The revised definition also provides scope for the definition to be oriented more towards its use for the purposes of the Act's hazard management and reporting requirements, without the change impacting unduly on enforcement processes.

Consistent with this, the Act's new infringement notice regime requires infringement fees to be set after consideration of the extent of any harm that occurred as a result of the breach. The term "serious harm" is not used in the regime.

Employees will be better able to refuse unsafe work

Clarifying the definition will assist employees and their representatives to exercise the right to refuse work likely to cause serious harm (s28A).
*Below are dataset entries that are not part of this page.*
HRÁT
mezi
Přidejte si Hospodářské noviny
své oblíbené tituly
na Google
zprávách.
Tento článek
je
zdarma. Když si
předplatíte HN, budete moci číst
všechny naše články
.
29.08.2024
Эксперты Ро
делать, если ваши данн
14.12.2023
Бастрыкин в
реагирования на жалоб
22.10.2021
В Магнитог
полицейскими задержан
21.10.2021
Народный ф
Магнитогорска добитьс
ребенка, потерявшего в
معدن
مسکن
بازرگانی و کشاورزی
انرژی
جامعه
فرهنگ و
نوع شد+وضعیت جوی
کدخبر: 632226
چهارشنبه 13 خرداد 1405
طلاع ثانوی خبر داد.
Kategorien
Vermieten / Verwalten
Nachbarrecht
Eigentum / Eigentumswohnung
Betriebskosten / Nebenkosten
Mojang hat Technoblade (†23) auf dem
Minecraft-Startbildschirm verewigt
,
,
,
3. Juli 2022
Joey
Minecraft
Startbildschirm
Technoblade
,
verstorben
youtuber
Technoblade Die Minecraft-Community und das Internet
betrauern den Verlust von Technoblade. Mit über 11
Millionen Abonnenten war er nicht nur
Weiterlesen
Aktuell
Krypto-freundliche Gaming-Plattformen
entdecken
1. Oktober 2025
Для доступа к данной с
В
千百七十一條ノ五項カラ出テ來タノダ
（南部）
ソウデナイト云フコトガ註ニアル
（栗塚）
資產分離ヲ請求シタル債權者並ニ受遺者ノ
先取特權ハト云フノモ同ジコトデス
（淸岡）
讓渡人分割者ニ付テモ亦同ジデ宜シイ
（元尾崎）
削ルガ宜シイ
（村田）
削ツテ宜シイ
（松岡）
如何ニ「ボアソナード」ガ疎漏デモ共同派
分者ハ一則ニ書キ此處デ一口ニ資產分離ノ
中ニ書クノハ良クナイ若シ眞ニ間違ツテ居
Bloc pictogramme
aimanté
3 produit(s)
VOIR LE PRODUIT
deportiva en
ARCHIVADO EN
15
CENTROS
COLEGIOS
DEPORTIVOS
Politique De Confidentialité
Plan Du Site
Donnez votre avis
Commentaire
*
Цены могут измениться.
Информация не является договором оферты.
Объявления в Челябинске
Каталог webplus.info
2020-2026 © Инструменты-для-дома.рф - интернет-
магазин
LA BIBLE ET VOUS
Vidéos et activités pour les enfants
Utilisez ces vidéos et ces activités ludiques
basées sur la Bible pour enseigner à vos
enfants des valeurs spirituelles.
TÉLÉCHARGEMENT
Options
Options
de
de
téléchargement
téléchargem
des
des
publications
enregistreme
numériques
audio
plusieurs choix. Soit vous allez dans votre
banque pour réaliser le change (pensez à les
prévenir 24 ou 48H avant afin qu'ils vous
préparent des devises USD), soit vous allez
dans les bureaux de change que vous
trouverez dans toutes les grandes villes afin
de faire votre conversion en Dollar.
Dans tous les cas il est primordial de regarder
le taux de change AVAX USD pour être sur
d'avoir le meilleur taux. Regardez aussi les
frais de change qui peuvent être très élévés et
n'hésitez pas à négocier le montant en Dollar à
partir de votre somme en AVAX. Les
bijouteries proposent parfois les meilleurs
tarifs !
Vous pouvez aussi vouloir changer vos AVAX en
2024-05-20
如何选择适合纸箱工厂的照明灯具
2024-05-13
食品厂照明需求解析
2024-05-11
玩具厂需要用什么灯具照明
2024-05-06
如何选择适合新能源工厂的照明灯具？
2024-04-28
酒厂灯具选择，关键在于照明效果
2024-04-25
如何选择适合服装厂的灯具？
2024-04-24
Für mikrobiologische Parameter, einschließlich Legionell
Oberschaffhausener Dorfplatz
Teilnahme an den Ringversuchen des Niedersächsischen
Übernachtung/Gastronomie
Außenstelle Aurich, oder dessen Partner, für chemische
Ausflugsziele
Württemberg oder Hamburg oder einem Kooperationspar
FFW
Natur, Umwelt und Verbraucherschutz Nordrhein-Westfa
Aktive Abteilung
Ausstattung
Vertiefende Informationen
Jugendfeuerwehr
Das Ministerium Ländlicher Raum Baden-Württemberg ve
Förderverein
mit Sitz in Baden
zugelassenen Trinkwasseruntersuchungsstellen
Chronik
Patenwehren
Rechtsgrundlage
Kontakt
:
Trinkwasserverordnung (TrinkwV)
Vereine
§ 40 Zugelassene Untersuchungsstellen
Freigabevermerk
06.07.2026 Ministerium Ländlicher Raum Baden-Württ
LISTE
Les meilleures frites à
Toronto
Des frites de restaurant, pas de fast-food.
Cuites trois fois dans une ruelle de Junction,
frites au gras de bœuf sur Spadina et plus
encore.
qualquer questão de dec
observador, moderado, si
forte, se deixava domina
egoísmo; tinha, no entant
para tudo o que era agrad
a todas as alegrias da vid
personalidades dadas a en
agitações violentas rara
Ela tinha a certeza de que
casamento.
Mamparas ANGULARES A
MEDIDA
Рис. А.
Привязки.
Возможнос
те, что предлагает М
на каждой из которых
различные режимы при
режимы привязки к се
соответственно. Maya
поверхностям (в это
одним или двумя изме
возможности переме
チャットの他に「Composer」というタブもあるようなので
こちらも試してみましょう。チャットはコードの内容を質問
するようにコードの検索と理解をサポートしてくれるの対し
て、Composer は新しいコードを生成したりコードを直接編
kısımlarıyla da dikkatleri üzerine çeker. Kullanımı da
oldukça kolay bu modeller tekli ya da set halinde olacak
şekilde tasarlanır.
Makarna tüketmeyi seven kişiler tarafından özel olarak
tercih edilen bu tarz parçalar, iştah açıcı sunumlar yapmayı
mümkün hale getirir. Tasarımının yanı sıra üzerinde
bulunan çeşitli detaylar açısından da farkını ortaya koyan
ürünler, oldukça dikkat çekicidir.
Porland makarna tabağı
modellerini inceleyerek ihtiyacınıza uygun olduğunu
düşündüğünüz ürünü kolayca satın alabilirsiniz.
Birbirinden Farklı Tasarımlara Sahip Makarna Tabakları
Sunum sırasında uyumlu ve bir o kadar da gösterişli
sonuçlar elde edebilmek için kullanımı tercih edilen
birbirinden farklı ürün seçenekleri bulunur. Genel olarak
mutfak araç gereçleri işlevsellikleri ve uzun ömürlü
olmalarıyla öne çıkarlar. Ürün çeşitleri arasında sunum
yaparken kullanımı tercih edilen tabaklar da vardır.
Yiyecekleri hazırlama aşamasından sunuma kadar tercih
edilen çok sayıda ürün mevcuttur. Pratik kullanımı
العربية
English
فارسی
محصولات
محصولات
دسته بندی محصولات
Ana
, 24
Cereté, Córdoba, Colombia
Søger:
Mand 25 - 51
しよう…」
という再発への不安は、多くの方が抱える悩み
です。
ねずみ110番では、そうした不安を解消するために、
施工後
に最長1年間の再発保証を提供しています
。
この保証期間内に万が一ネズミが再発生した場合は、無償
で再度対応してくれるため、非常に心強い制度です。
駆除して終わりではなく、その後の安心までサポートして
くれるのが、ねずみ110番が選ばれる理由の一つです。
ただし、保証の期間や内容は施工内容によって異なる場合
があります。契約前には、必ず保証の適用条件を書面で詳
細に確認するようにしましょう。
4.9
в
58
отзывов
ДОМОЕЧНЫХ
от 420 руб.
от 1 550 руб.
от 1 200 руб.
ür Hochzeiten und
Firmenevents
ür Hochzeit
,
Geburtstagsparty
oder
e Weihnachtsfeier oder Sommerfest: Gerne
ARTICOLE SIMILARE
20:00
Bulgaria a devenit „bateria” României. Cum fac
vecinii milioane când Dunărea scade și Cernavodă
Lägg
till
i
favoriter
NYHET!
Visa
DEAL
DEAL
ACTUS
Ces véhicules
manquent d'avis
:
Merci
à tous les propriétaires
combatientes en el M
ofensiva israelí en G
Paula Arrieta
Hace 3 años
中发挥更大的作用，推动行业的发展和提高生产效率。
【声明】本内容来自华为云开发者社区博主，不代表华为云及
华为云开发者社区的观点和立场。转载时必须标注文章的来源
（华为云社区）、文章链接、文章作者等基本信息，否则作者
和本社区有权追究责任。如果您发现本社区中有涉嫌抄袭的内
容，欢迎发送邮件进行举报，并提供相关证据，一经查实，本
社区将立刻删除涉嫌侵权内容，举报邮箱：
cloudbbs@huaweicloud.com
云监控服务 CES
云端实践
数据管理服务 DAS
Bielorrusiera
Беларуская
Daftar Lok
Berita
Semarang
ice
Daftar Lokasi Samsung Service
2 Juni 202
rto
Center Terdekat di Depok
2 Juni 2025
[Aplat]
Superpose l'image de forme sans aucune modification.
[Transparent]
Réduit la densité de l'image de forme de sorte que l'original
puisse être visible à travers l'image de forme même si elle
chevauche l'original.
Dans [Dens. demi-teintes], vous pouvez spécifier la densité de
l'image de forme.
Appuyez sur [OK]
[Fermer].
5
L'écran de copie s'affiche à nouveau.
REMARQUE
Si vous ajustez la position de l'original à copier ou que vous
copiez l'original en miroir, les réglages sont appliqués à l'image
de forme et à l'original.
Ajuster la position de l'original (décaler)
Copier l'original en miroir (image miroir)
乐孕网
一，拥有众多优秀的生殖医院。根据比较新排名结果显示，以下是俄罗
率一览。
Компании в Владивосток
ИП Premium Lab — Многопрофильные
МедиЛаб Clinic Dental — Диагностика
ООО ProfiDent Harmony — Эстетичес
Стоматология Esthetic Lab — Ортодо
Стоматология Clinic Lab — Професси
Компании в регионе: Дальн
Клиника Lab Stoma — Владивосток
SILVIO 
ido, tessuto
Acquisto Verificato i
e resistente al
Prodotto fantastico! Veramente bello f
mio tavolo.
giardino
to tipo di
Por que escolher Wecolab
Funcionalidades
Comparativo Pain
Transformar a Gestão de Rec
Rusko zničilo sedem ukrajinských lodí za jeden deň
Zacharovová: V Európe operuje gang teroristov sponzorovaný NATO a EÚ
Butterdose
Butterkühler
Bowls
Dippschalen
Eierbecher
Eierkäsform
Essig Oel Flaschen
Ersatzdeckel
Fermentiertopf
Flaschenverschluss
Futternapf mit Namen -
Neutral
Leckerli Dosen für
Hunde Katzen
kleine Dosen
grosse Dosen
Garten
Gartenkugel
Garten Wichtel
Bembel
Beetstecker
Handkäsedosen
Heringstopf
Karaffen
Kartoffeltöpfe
Section 28A (8) describes any question about the application of the right to a particular situation as an employee relationship problem. Dispute resolution is conducted under the processes of the Employment Relations Act 2000. Any clarification will therefore allow and encourage the use of the right, and avoid unnecessary dispute after the fact in any particular case. This is particularly the case with stress and fatigue issues, and which are often more effectively resolved through mediation or, in some cases, by the Employment Relations Authority.

QUESTION 16: What are the resource and compliance implications of the new definition, and are these reasonable for your business or organisation?

QUESTION 17: Will the revised definition help employees to exercise the right to refuse work likely to cause serious harm?